Maybe it’s something we’d been eyeing for a long time before we got it. Or it’s a gift from our loved one, that there are certain memories associated with it. Also, we are often deeply attached to something/someone we have invested so much into – time, energy, and of course, money.
For me, there’s always a psychological side of owning things. For example, as a kid I felt that my parents granted me freedom and independence when they started to let me choose my own things i.e. shoes for school. I felt big being a seven-year-old who could chose. That pair of shoes belonged to me. The decision of the purchase came from me.
Some kids have attachment to things even earlier. Blanket, toys and sleeping spot they couldn’t let go.
As an adult, there’s a sense of achievement that came with my house and car purchases, as if there are the big milestones that confirm my adulthood. We tend to feel that possessions reflects who we really are, or at least plays a role on how we would like to be perceived.
On the contrary, when I started the minimalism journey, I used to think that it’s gonna be awesome if I am able to leave everything behind.
However, now I realize that it is not necessary and doesn’t align with my priorities. Ownership to things are somehow inevitable. We are still dependent to material possessions that exist in our life not just for the sake of display.
We still need certain things to live and function.
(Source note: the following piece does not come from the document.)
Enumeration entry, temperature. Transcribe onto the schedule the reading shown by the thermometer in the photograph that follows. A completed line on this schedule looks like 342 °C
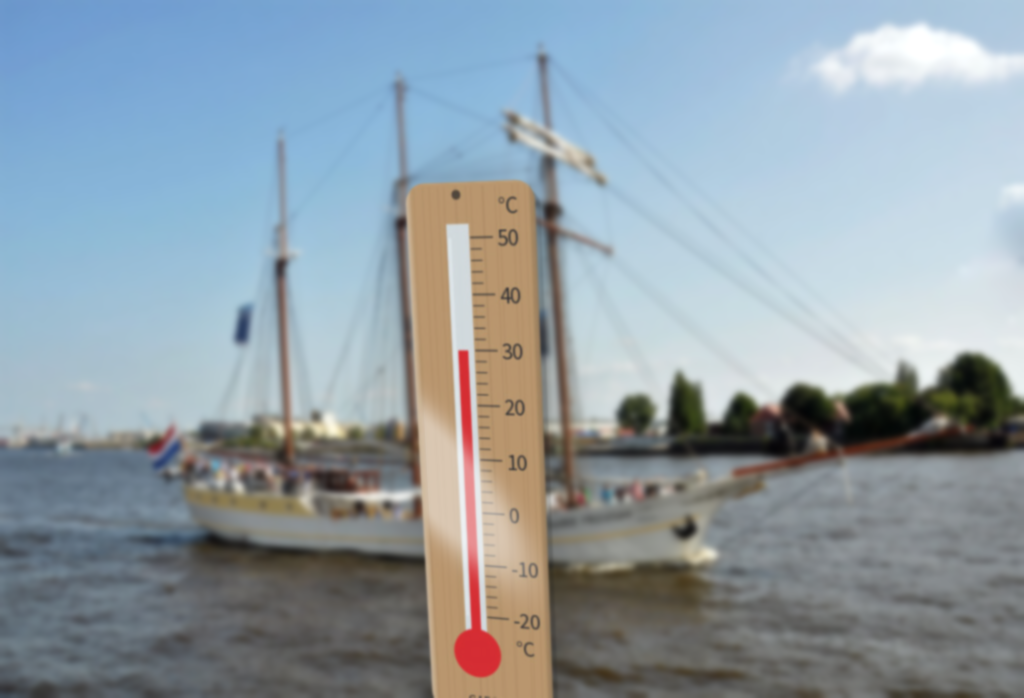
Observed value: 30 °C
As I said before, minimalism is not extreme and radical.
So, my minimalist approach now is to be aware of how I assign meanings to my things – to identify the emotion and psychological beliefs towards my existing possessions and purchases. The meanings should focus on the functions that ease my daily life – how they add value to my priority.
I just don’t treat them as people or trophies. Not like how I will treat my kids, definitely. I don’t give them names and sleep with them.
Should you buy something you don’t really need just to validate myself? NO, you shouldn’t – only do so if it has a function that solve a current problem. If you lose ‘the material thing’, should you be sad because of the attachment you have? NO you shouldn’t – just get a new one if it’s so important. Should you lose everything? NO, you shouldn’t either – by all means, please own all the necessaries.